1. Understand the system being measured, including both technical55 and organizational20 considerations.
Determine scope
  • What is included in the system?

  • What will the metrics be used for?

Understand the causal structure of the system
  • What is the logic model or theory?56

  • Is there formal analysis57 or expert opinion58 that can inform this?

Identify stakeholders59
  • Who will be affected?

  • Who will use the metrics?

  • Whose goals are relevant?

2. Identify the goals
  • What immediate goals are being served by the metric(s)?
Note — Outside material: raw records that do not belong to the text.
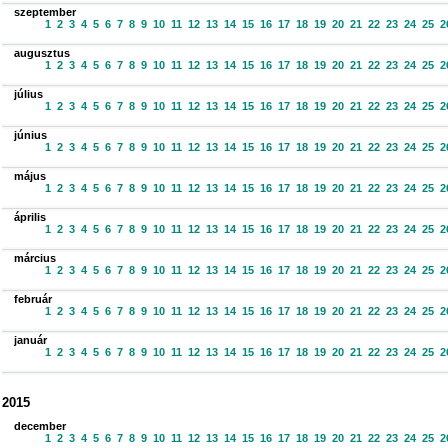
szeptember
1
2
3
4
5
6
7
8
9
10
11
12
13
14
15
16
17
18
19
20
21
22
23
24
25
2
augusztus
1
2
3
4
5
6
7
8
9
10
11
12
13
14
15
16
17
18
19
20
21
22
23
24
25
2
július
1
2
3
4
5
6
7
8
9
10
11
12
13
14
15
16
17
18
19
20
21
22
23
24
25
2
június
1
2
3
4
5
6
7
8
9
10
11
12
13
14
15
16
17
18
19
20
21
22
23
24
25
2
május
1
2
3
4
5
6
7
8
9
10
11
12
13
14
15
16
17
18
19
20
21
22
23
24
25
2
április
1
2
3
4
5
6
7
8
9
10
11
12
13
14
15
16
17
18
19
20
21
22
23
24
25
2
március
1
2
3
4
5
6
7
8
9
10
11
12
13
14
15
16
17
18
19
20
21
22
23
24
25
2
február
1
2
3
4
5
6
7
8
9
10
11
12
13
14
15
16
17
18
19
20
21
22
23
24
25
2
január
1
2
3
4
5
6
7
8
9
10
11
12
13
14
15
16
17
18
19
20
21
22
23
24
25
2
2015
december
1
2
3
4
5
6
7
8
9
10
11
12
13
14
15
16
17
18
19
20
21
22
23
24
25
2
  • How are individual impacts related to performance more broadly?60

  • What longer-term or broader goals are implicated?

3. Identify relevant desiderata
  • Availability

  • Cost

  • Immediacy

  • Simplicity

  • Trust

  • Fairness

  • Non-corruptibility

4. Brainstorm potential measures for metrics
  • What outcomes are important to capture?

  • What data sources exist?

  • What methods can be used to capture additional data?

  • What measurements are easy to capture?

  • What is the relationship between the measurements and the outcomes?

  • What is not captured by the measurements?

5. Consider and plan
  • Understand how measurements will be used to build metrics.61

  • Consider how the metrics will be used to diagnose issues or incentivize people.30

  • Consider the use of soft metrics to triangulate.41

  • Consider avoiding the “reward/punish” dichotomy.62

  • Identify and mitigate likely failure modes with pre-mortems.34

6. Plan to revisit the metrics
  • Set a specific date or interval for routine re-evaluation.

  • Identify additional triggers for non-routine re-evaluation.